(Extracted page text data)
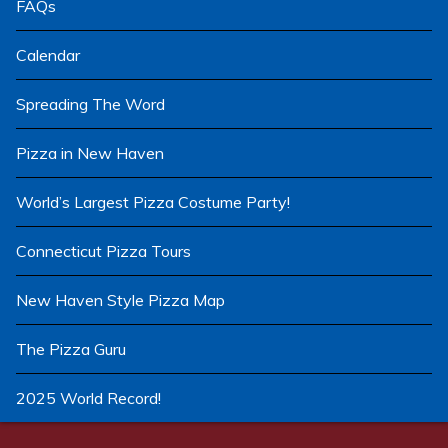
FAQs
Calendar
Spreading The Word
Pizza in New Haven
World’s Largest Pizza Costume Party!
Connecticut Pizza Tours
New Haven Style Pizza Map
The Pizza Guru
2025 World Record!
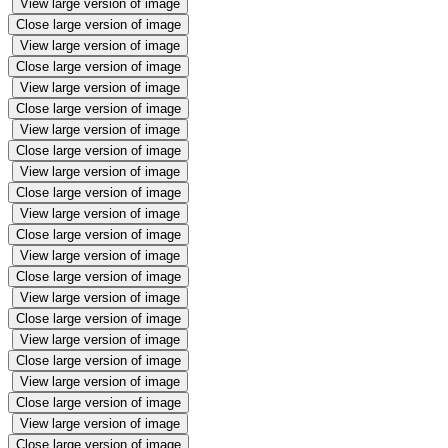
View large version of image
Close large version of image
View large version of image
Close large version of image
View large version of image
Close large version of image
View large version of image
Close large version of image
View large version of image
Close large version of image
View large version of image
Close large version of image
View large version of image
Close large version of image
View large version of image
Close large version of image
View large version of image
Close large version of image
View large version of image
Close large version of image
View large version of image
Close large version of image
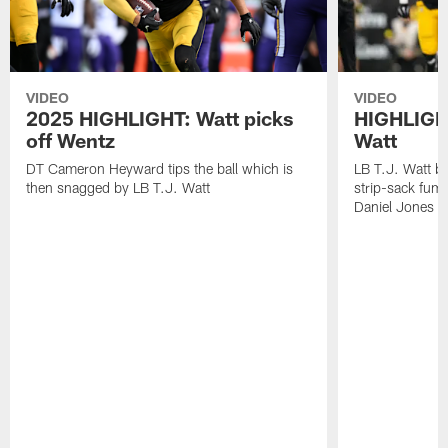
VIDEO
VIDEO
2025 HIGHLIGHT: Watt picks
HIGHLIGHT
off Wentz
Watt
DT Cameron Heyward tips the ball which is
LB T.J. Watt b
then snagged by LB T.J. Watt
strip-sack fum
Daniel Jones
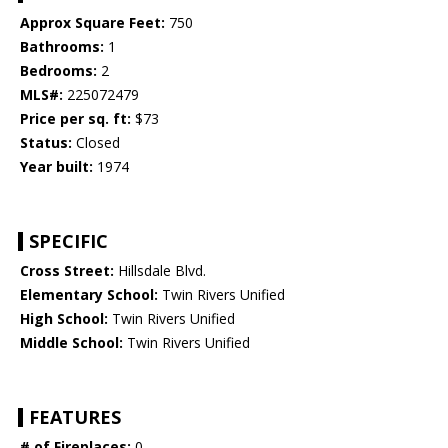
Approx Square Feet:
750
Bathrooms:
1
Bedrooms:
2
MLS#:
225072479
Price per sq. ft:
$73
Status:
Closed
Year built:
1974
SPECIFIC
Cross Street:
Hillsdale Blvd.
Elementary School:
Twin Rivers Unified
High School:
Twin Rivers Unified
Middle School:
Twin Rivers Unified
FEATURES
# of Fireplaces:
0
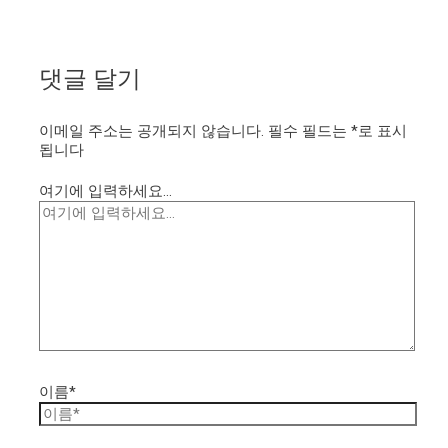
댓글 달기
이메일 주소는 공개되지 않습니다.
필수 필드는
*
로 표시
됩니다
여기에 입력하세요...
이름*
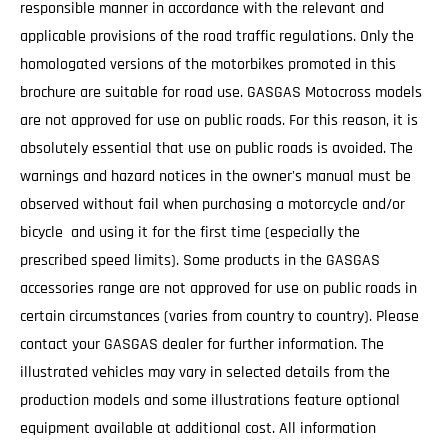
responsible manner in accordance with the relevant and
applicable provisions of the road traffic regulations. Only the
homologated versions of the motorbikes promoted in this
brochure are suitable for road use. GASGAS Motocross models
are not approved for use on public roads. For this reason, it is
absolutely essential that use on public roads is avoided. The
warnings and hazard notices in the owner's manual must be
observed without fail when purchasing a motorcycle and/or
bicycle and using it for the first time (especially the
prescribed speed limits). Some products in the GASGAS
accessories range are not approved for use on public roads in
certain circumstances (varies from country to country). Please
contact your GASGAS dealer for further information. The
illustrated vehicles may vary in selected details from the
production models and some illustrations feature optional
equipment available at additional cost. All information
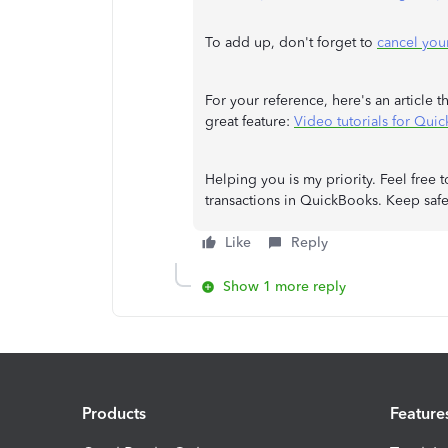
To add up, don't forget to
cancel you
For your reference, here's an article 
great feature:
Video tutorials for Qui
Helping you is my priority. Feel free
transactions in QuickBooks. Keep safe
Like
Reply
Show 1 more reply
Products
Feature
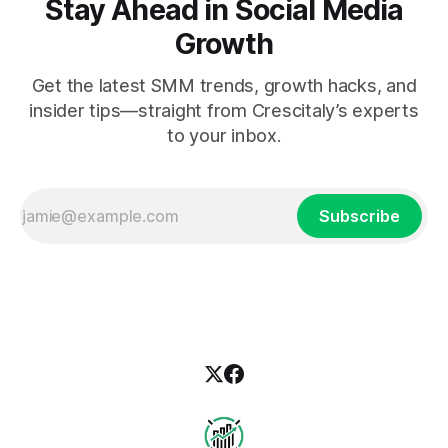
Stay Ahead in Social Media
Growth
Get the latest SMM trends, growth hacks, and
insider tips—straight from Crescitaly’s experts
to your inbox.
Subscribe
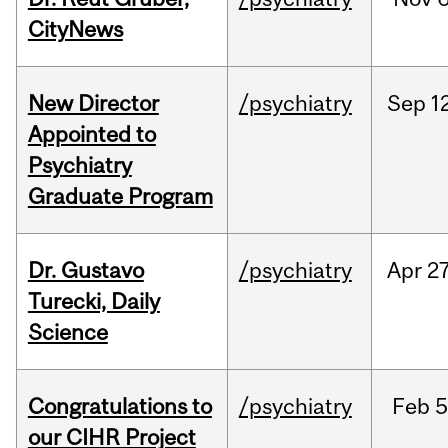
CityNews
New Director
/psychiatry
Sep
1
Appointed to
Psychiatry
Graduate Program
Dr. Gustavo
/psychiatry
Apr
27
Turecki, Daily
Science
Congratulations to
/psychiatry
Feb
5
our CIHR Project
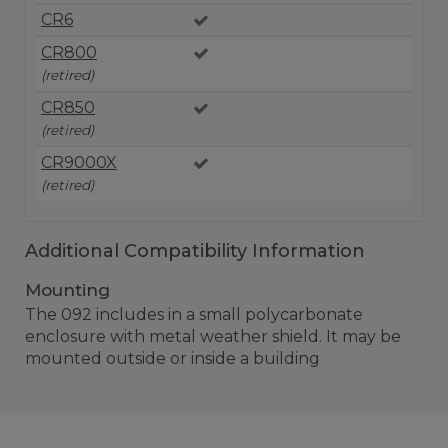
CR6
CR800
(retired)
CR850
(retired)
CR9000X
(retired)
Additional Compatibility Information
Mounting
The 092 includes in a small polycarbonate
enclosure with metal weather shield. It may be
mounted outside or inside a building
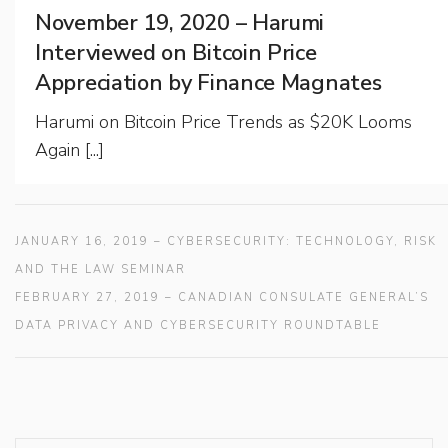
November 19, 2020 – Harumi
Interviewed on Bitcoin Price
Appreciation by Finance Magnates
Harumi on Bitcoin Price Trends as $20K Looms
Again [...]
JANUARY 16, 2019 – CYBERSECURITY: TECHNOLOGY, RISK
AND THE LAW SEMINAR
FEBRUARY 27, 2019 – CANADIAN CONSULATE GENERAL’S
DATA PRIVACY AND CYBERSECURITY ROUNDTABLE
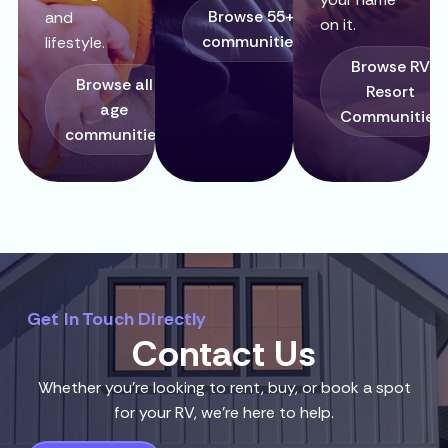
Browse 55+
and
on it.
communities
lifestyle.
Browse RV
Browse all
Resort
age
Communities
communities
Get In Touch Directly
Contact Us
Whether you’re looking to rent, buy, or book a spot
for your RV, we’re here to help.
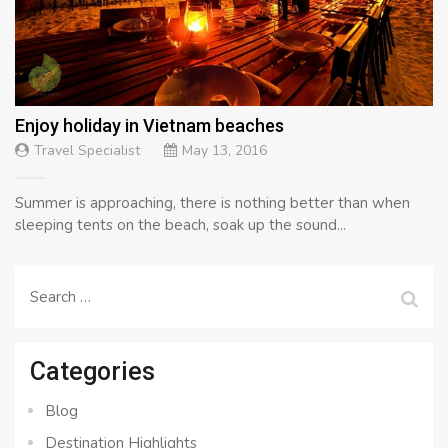
Enjoy holiday in Vietnam beaches
Travel Specialist
May 13, 2016
Summer is approaching, there is nothing better than when
sleeping tents on the beach, soak up the sound...
Search
for:
Categories
Blog
Destination Highlights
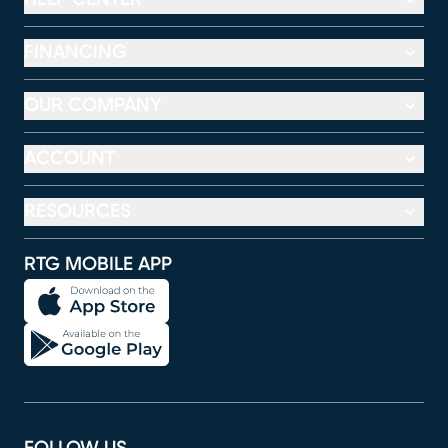
FINANCING
OUR COMPANY
ACCOUNT
RESOURCES
RTG MOBILE APP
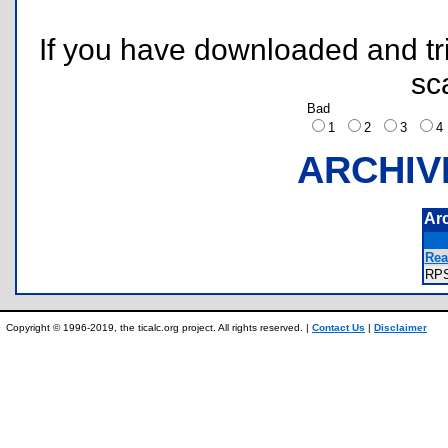
If you have downloaded and tri
sc
Bad
1
2
3
ARCHIV
Ar
Rea
RP
Copyright © 1996-2019, the ticalc.org project. All rights reserved. |
Contact Us
|
Disclaimer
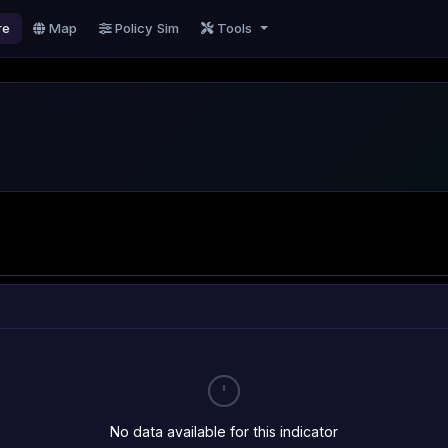
re
Map
Policy Sim
Tools
No data available for this indicator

● **Job item**:
Please set down the records exactly, and keep every image out of the copy.

● **Result of this task**:
FAQs
Calendar
Spreading The Word
Pizza in New Haven
World’s Largest Pizza Costume Party!
Connecticut Pizza Tours
New Haven Style Pizza Map
The Pizza Guru
2025 World Record!
View large version of image
Close large version of image
View large version of image
Close large version of image
View large version of image
Close large version of image
View large version of image
Close large version of image
View large version of image
Close large version of image
View large version of image
Close large version of image
View large version of image
Close large version of image
View large version of image
Close large version of image
View large version of image
Close large version of image
View large version of image
Close large version of image
View large version of image
Close large version of image
VIDEO
VIDEO
2025 HIGHLIGHT: Watt picks
HIGHLIGHT
off Wentz
Watt
DT Cameron Heyward tips the ball which is
LB T.J. Watt b
then snagged by LB T.J. Watt
strip-sack fum
Daniel Jones
Approx Square Feet:
750
Bathrooms:
1
Bedrooms:
2
MLS#:
225072479
Price per sq. ft:
$73
Status:
Closed
Year built:
1974
SPECIFIC
Cross Street:
Hillsdale Blvd.
Elementary School:
Twin Rivers Unified
High School:
Twin Rivers Unified
Middle School:
Twin Rivers Unified
FEATURES
# of Fireplaces:
0
댓글 달기
이메일 주소는 공개되지 않습니다.
필수 필드는
*
로 표시
됩니다
여기에 입력하세요...
이름*
responsible manner in accordance with the relevant and
applicable provisions of the road traffic regulations. Only the
homologated versions of the motorbikes promoted in this
brochure are suitable for road use. GASGAS Motocross models
are not approved for use on public roads. For this reason, it is
absolutely essential that use on public roads is avoided. The
warnings and hazard notices in the owner's manual must be
observed without fail when purchasing a motorcycle and/or
bicycle and using it for the first time (especially the
prescribed speed limits). Some products in the GASGAS
accessories range are not approved for use on public roads in
certain circumstances (varies from country to country). Please
contact your GASGAS dealer for further information. The
illustrated vehicles may vary in selected details from the
production models and some illustrations feature optional
equipment available at additional cost. All information
To add up, don't forget to
cancel you
For your reference, here's an article 
great feature:
Video tutorials for Qui
Helping you is my priority. Feel free
transactions in QuickBooks. Keep safe
Like
Reply
Show 1 more reply
Products
Feature
Stay Ahead in Social Media
Growth
Get the latest SMM trends, growth hacks, and
insider tips—straight from Crescitaly’s experts
to your inbox.
Subscribe
CityNews
New Director
/psychiatry
Sep
1
Appointed to
Psychiatry
Graduate Program
Dr. Gustavo
/psychiatry
Apr
27
Turecki, Daily
Science
Congratulations to
/psychiatry
Feb
5
our CIHR Project
CR6
CR800
(retired)
CR850
(retired)
CR9000X
(retired)
Additional Compatibility Information
Mounting
The 092 includes in a small polycarbonate
enclosure with metal weather shield. It may be
mounted outside or inside a building
November 19, 2020 – Harumi
Interviewed on Bitcoin Price
Appreciation by Finance Magnates
Harumi on Bitcoin Price Trends as $20K Looms
Again [...]
JANUARY 16, 2019 – CYBERSECURITY: TECHNOLOGY, RISK
AND THE LAW SEMINAR
FEBRUARY 27, 2019 – CANADIAN CONSULATE GENERAL’S
DATA PRIVACY AND CYBERSECURITY ROUNDTABLE
Browse 55+
and
on it.
communities
lifestyle.
Browse RV
Browse all
Resort
age
Communities
communities
Get In Touch Directly
Contact Us
Whether you’re looking to rent, buy, or book a spot
for your RV, we’re here to help.
Enjoy holiday in Vietnam beaches
Travel Specialist
May 13, 2016
Summer is approaching, there is nothing better than when
sleeping tents on the beach, soak up the sound...
Search
for:
Categories
Blog
Destination Highlights
FINANCING
OUR COMPANY
ACCOUNT
RESOURCES
RTG MOBILE APP
If you have downloaded and tri
sc
Bad
1
2
3
ARCHIV
Ar
Rea
RP
Copyright © 1996-2019, the ticalc.org project. All rights reserved. |
Contact Us
|
Disclaimer
re
Map
Policy Sim
Tools
No data available for this indicator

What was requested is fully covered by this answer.